| Parts of the exercise |
• 1. Please repeat everything in the Mother's Day thread from "## David_A (May" down to "garyc (May 7, 2002)".
• 2. Answer these questions from the Mother's Day thread:
(a) Which service does TTotal say reminds you of birthdays and special days?
(b) Why does jam see no point in flowers for mum?
(c) Besides using Interflora, what else did scott28tt send?
• 3. Decide whether each statement agrees with the Mother's Day thread:
(a) David_A is trying to avoid flowers.
(b) scott28tt placed the Interflora order by phone.
(c) Dotti is replying to garyc.

| Text section |
____
# Mothers Day



## David_A (May 7, 2002)

Help! Left it to the last minute again and I'm overseas! trying to avoid flowers again - need some thoughts on things I can buy on the web!

What ever happened to sons day anyway? ? ? ? ?

Dave


----------



## garyc (May 7, 2002)

David_A said:


> What ever happened to sons day anyway? ? ? ? ?
> 
> Dave


Gordon Frazer and Hallmark are working on that...


----------



## TTotal (Aug 12, 2002)

I've sent mine ,good old Interflora, their system is very good. Pop all your birthdays and special days in the diary and they remind you with plenty of notice.

Even tell you the ex-wifes birthday :x


----------



## jam (May 8, 2002)

some nice purple orchids in M&S for Â£15,

Folks going on hols today so no point in flowers for mum cos they would die before she got back!!


----------



## scott28tt (Jul 30, 2002)

I've also done the Interflora thing through their web site:

Mum's love flowers 

(well mine does)

I've also sent a card that'll guarantee tears when she opens and reads it.

She's ace my mum!


----------



## Dotti (Mar 9, 2003)

scott28tt said:


> She's ace my mum!


Awwwwwwww that is dead cute .
____
Extracted records
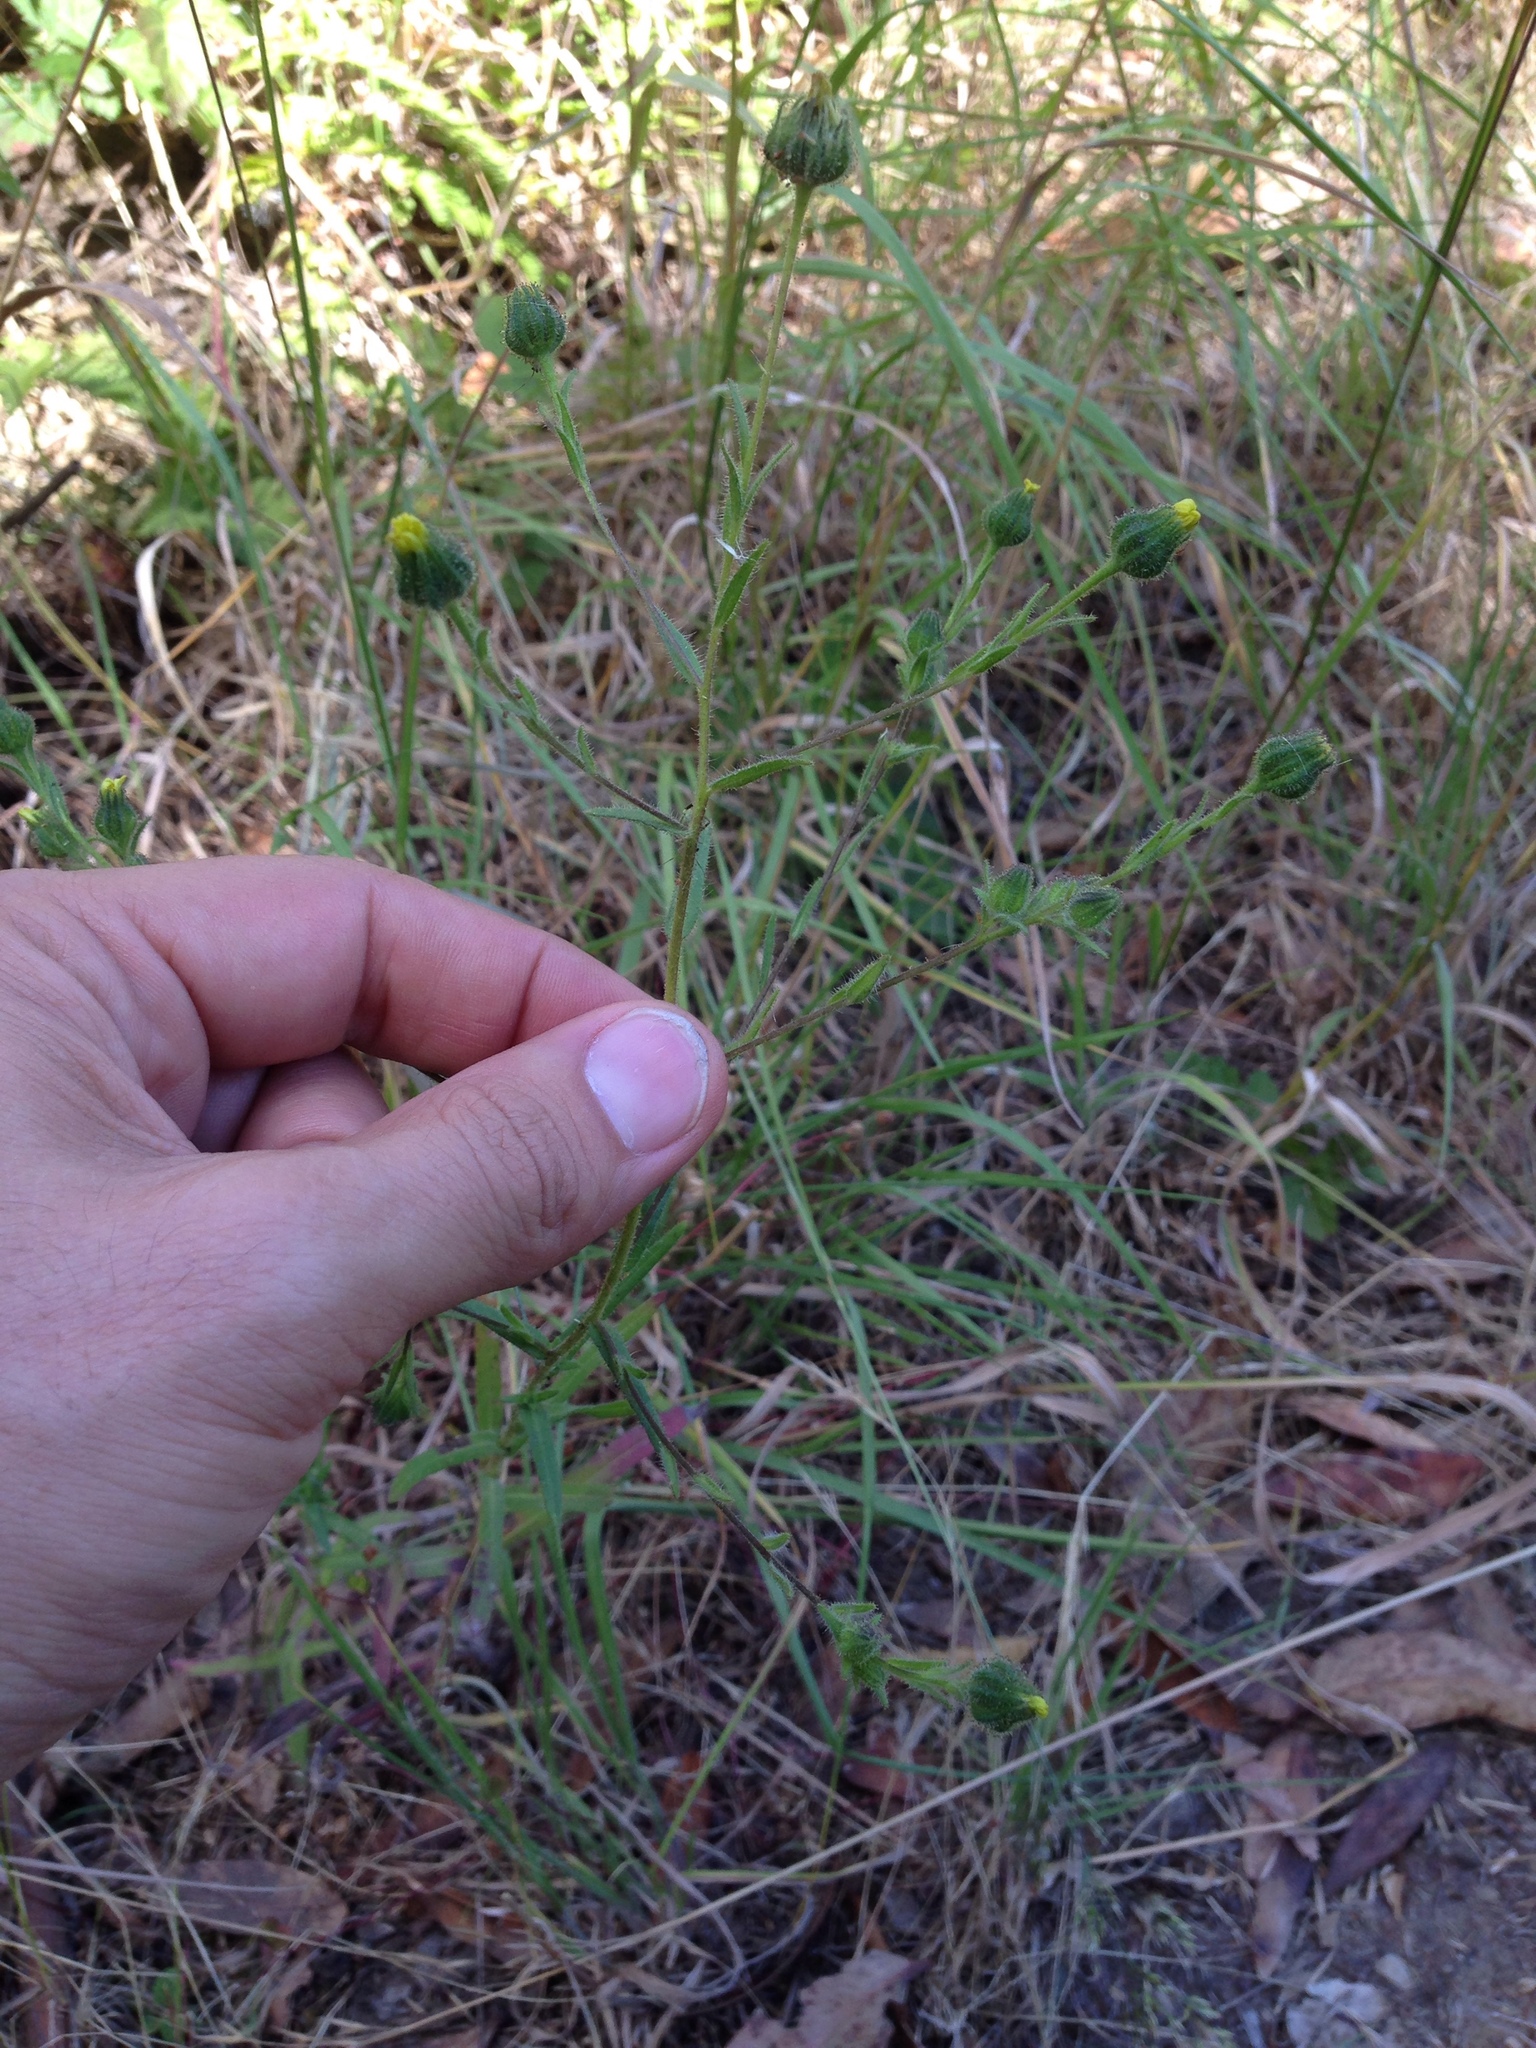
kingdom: Plantae
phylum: Tracheophyta
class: Magnoliopsida
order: Asterales
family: Asteraceae
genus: Madia
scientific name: Madia gracilis
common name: Grassy tarweed
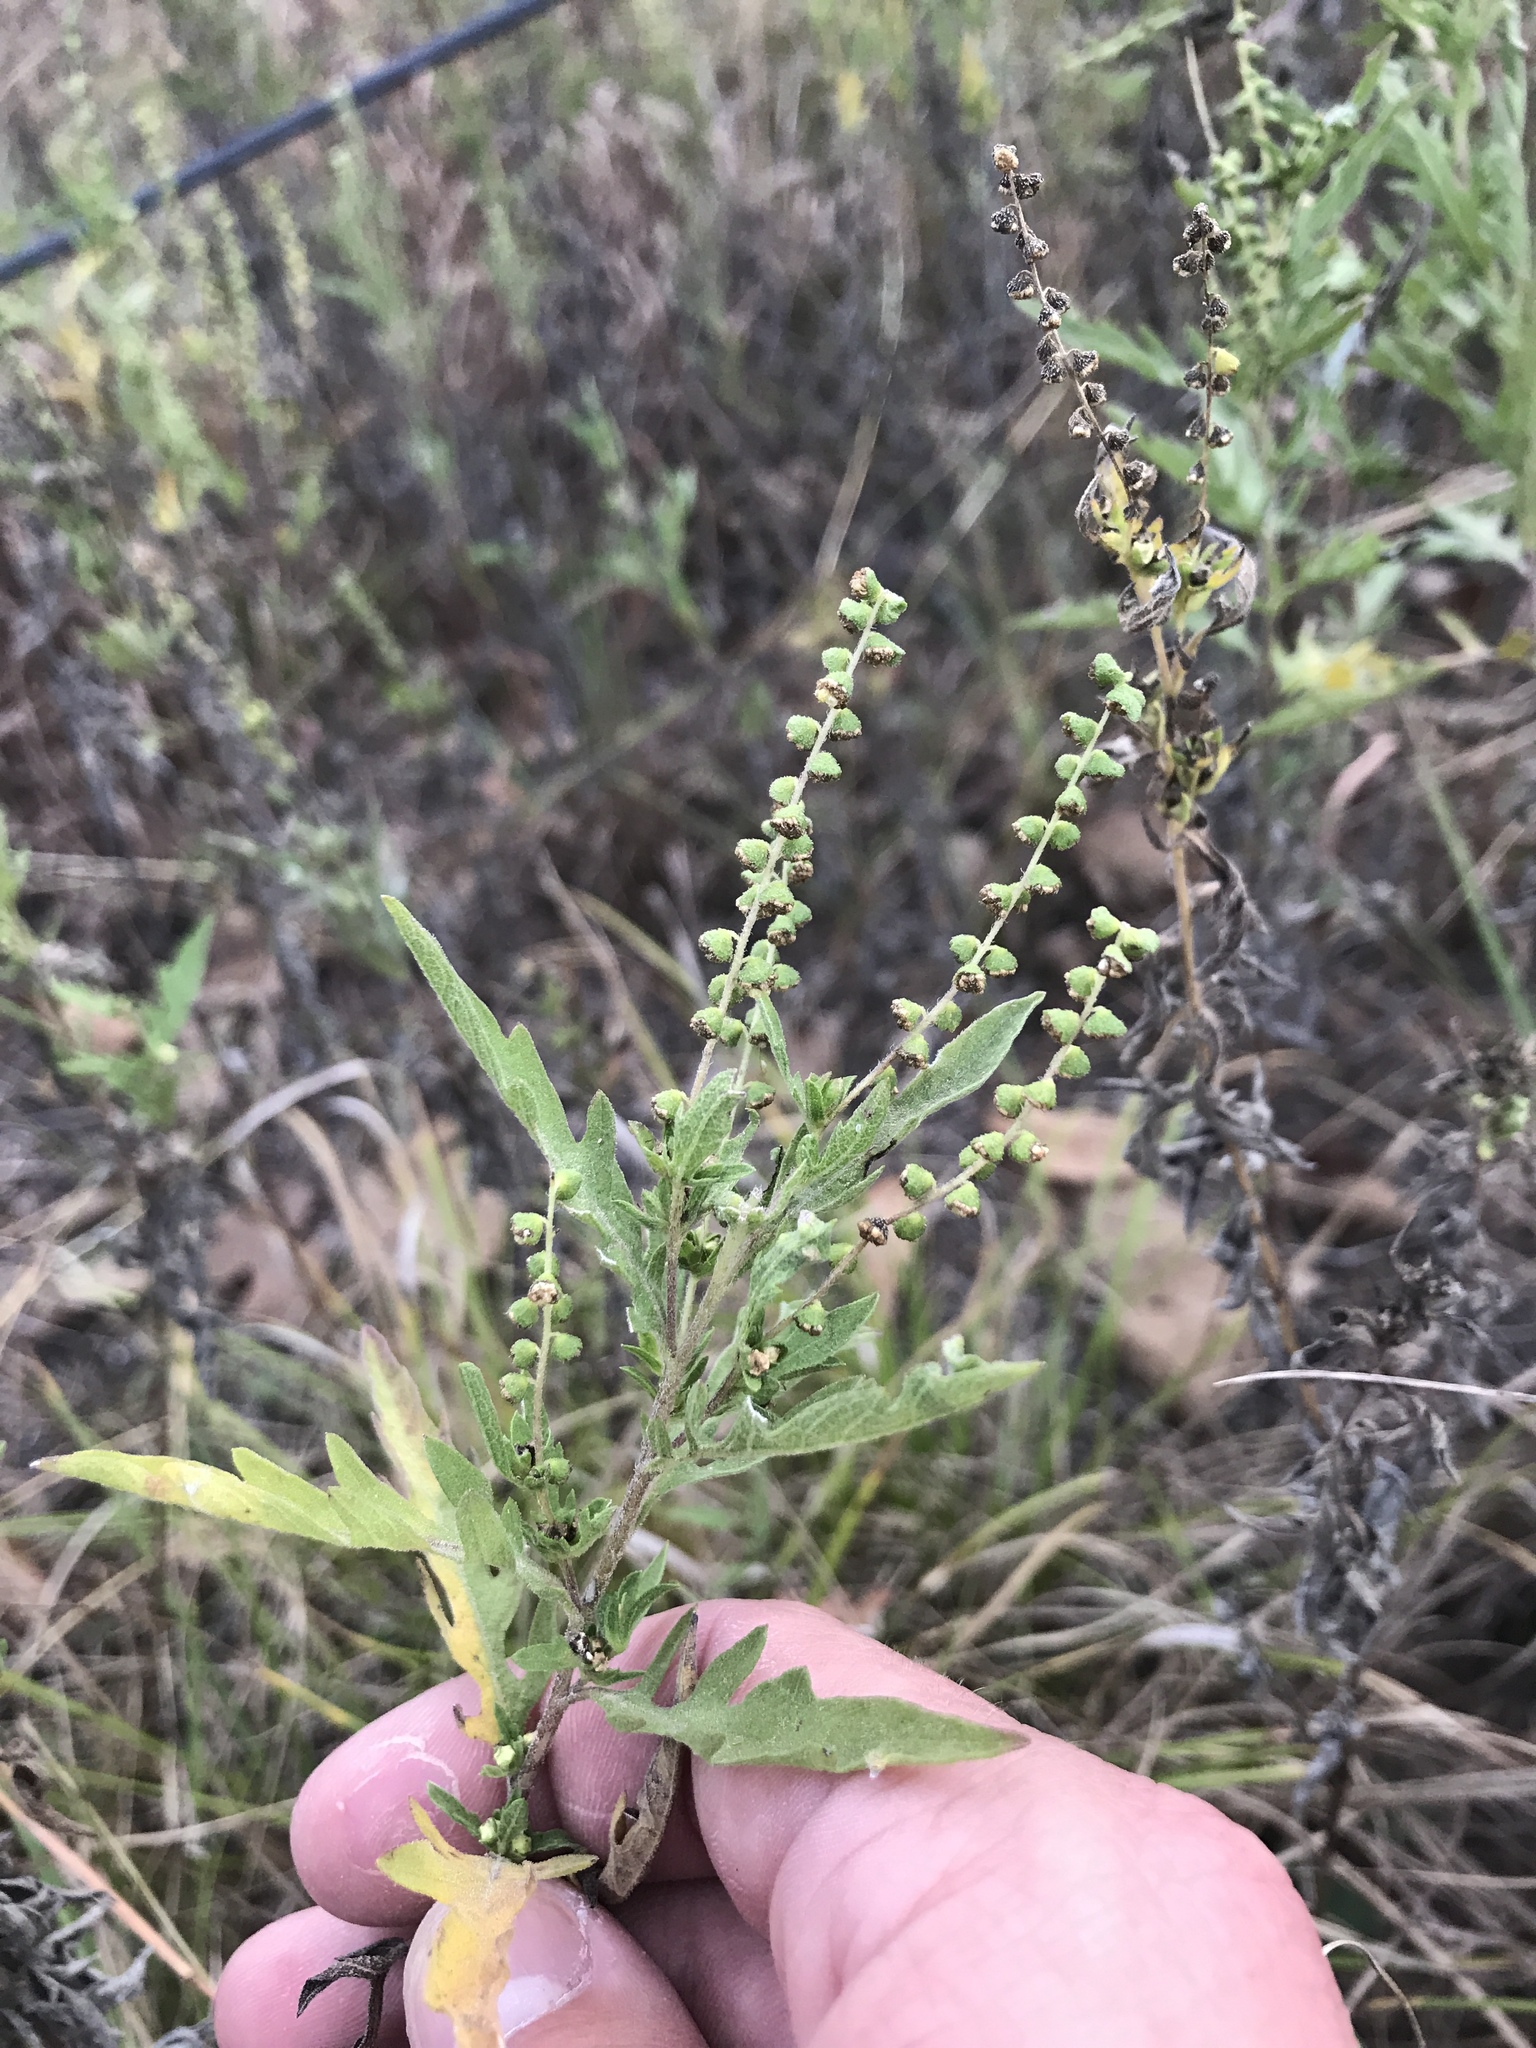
____
| Expected answers |
• 1.
## David_A (May 7, 2002)

Help! Left it to the last minute again and I'm overseas! trying to avoid flowers again - need some thoughts on things I can buy on the web!

What ever happened to sons day anyway? ? ? ? ?

Dave


----------



## garyc (May 7, 2002)

• 2.
(a) Interflora.
(b) jam's folks are going on holiday that day, so the flowers would die before mum got back.
(c) A card.

• 3.
(a) Yes: "trying to avoid flowers again"
(b) No: "I've also done the Interflora thing through their web site"
(c) No: "scott28tt said:"